Em nota, o Mercado Livre diz que, conforme preveem os seus termos e condições de uso, é proibido o anúncio de espécies da flora e fauna em risco ou em extinção. A venda é proibida pela legislação ou pelas normas vigentes, assim como o anúncio de espécies de fauna silvestre. “Diante disso, assim que identificados, esses anúncios são excluídos e o vendedor notificado, podendo até ser banido definitivamente”.

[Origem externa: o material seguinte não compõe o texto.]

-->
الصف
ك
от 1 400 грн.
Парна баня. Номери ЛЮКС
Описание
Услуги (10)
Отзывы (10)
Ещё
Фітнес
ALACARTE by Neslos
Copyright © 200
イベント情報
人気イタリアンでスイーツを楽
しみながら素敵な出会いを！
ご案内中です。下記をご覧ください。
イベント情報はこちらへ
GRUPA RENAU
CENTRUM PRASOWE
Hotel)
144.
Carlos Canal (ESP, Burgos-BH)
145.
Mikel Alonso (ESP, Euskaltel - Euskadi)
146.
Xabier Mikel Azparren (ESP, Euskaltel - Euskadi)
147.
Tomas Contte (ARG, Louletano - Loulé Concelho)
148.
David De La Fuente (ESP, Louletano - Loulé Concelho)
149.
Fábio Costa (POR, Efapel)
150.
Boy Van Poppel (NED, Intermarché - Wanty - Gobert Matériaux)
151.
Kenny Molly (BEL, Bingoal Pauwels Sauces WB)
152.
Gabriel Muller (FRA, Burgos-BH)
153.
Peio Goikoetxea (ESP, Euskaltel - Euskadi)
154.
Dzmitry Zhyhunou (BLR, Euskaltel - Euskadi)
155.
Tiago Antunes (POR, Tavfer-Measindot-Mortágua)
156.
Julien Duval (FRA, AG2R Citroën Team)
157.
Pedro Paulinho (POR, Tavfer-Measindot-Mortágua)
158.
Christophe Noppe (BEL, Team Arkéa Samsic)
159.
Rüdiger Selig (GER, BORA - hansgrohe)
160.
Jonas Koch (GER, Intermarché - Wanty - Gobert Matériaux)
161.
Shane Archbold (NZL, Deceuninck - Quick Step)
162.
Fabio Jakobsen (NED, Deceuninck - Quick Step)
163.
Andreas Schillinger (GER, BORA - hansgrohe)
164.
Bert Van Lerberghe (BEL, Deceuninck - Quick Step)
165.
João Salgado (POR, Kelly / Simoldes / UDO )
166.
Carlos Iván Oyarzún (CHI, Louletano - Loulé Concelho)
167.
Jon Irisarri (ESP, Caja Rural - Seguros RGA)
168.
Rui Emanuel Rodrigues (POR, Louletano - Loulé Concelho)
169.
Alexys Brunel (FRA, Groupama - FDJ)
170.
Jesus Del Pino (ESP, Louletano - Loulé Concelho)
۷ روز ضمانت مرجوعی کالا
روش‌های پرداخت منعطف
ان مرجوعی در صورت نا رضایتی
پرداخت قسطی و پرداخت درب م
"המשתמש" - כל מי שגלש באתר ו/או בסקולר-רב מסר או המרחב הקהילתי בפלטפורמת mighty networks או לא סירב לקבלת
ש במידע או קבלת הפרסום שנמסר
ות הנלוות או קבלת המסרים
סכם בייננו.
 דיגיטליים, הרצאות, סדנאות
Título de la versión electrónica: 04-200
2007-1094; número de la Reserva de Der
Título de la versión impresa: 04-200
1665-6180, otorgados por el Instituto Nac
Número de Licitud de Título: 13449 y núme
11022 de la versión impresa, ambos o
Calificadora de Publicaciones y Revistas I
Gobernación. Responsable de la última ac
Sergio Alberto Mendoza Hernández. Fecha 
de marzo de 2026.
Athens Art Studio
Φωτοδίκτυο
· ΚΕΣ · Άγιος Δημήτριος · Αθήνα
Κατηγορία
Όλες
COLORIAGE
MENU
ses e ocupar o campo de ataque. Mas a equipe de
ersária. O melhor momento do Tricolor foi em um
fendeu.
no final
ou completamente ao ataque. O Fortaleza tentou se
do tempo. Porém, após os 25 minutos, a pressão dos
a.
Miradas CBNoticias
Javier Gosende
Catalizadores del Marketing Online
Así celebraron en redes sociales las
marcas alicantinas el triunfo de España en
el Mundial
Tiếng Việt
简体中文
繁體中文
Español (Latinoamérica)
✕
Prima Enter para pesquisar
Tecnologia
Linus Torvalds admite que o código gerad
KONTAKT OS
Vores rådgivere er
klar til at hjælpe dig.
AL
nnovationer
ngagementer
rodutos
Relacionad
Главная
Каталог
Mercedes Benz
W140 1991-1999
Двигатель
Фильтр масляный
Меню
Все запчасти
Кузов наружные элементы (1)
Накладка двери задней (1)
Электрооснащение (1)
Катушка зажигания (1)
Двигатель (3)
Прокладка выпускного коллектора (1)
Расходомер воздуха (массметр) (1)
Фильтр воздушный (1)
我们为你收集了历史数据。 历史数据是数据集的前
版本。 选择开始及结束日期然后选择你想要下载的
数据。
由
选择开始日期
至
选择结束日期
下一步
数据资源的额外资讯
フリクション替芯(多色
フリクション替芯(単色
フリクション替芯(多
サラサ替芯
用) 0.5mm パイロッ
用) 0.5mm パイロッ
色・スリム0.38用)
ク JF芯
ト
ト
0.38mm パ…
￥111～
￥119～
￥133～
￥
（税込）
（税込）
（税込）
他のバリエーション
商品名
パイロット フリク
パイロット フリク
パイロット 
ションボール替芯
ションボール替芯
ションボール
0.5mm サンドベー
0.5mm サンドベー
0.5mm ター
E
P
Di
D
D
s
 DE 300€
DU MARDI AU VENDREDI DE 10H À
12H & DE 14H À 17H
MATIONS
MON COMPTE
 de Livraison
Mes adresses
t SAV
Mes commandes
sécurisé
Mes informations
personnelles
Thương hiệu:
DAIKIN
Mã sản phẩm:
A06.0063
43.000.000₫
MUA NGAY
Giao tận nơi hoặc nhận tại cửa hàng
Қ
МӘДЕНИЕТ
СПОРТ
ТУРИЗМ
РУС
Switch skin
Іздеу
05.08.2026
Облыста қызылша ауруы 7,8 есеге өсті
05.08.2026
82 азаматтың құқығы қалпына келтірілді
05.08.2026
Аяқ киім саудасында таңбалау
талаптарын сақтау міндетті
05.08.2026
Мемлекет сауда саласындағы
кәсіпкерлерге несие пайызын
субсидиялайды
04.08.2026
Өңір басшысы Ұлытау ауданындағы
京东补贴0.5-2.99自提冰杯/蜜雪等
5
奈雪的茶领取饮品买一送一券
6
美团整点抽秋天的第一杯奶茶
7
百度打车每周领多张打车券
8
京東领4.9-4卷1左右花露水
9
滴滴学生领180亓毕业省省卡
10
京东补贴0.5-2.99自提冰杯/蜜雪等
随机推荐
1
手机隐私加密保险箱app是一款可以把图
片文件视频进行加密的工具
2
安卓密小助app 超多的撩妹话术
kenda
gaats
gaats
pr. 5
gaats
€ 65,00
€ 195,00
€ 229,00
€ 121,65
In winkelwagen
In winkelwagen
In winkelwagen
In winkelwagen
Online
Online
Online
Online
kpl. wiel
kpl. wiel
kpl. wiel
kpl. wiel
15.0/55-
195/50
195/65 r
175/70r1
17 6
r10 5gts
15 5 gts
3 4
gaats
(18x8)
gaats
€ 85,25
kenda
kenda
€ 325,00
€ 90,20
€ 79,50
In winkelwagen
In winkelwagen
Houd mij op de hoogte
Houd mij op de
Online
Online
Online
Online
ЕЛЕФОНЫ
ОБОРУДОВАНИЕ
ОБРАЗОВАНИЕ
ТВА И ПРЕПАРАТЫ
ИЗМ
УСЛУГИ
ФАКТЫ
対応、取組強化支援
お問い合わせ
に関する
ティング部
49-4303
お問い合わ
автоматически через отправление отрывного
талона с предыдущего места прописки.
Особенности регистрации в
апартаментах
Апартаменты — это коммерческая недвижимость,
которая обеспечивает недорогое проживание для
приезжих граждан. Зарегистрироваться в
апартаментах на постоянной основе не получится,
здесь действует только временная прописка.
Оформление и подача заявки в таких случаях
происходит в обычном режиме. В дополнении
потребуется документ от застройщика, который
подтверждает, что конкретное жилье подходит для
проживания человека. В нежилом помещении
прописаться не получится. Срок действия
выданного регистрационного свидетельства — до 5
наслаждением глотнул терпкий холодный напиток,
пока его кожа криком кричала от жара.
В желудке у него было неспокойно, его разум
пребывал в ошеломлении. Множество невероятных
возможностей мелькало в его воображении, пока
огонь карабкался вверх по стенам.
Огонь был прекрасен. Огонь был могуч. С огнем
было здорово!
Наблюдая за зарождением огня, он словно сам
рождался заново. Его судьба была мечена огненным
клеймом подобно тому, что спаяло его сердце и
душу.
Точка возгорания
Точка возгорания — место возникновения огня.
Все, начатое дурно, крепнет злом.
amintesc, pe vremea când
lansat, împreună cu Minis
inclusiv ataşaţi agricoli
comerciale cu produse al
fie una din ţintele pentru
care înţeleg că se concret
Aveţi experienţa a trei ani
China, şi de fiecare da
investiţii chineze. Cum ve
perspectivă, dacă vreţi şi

A empresa informa ainda que combate proativamente “o mau uso de sua plataforma, que conta com tecnologia e equipes dedicadas para identificação e moderação dos conteúdos. Além disso, atua rapidamente diante de denúncias que podem ser feitas pelo poder público, por qualquer usuário diretamente nos anúncios ou por empresas que integram seu programa de proteção à propriedade intelectual”.

A nota acrescenta que o Mercado Livre não é responsável pelo conteúdo gerado por terceiros, conforme prevê o Marco Civil da Internet e a jurisprudência consolidada do Superior Tribunal de Justiça (STJ) para plataformas de intermediação, mas que mesmo assim, atua no combate à venda de produtos proibidos e auxilia as autoridades na investigação de irregularidades.

O Instituto Brasileiro do Meio Ambiente e dos Recursos Naturais Renováveis (Ibama) foi procurado, mas não se posicionou até o fechamento desta matéria.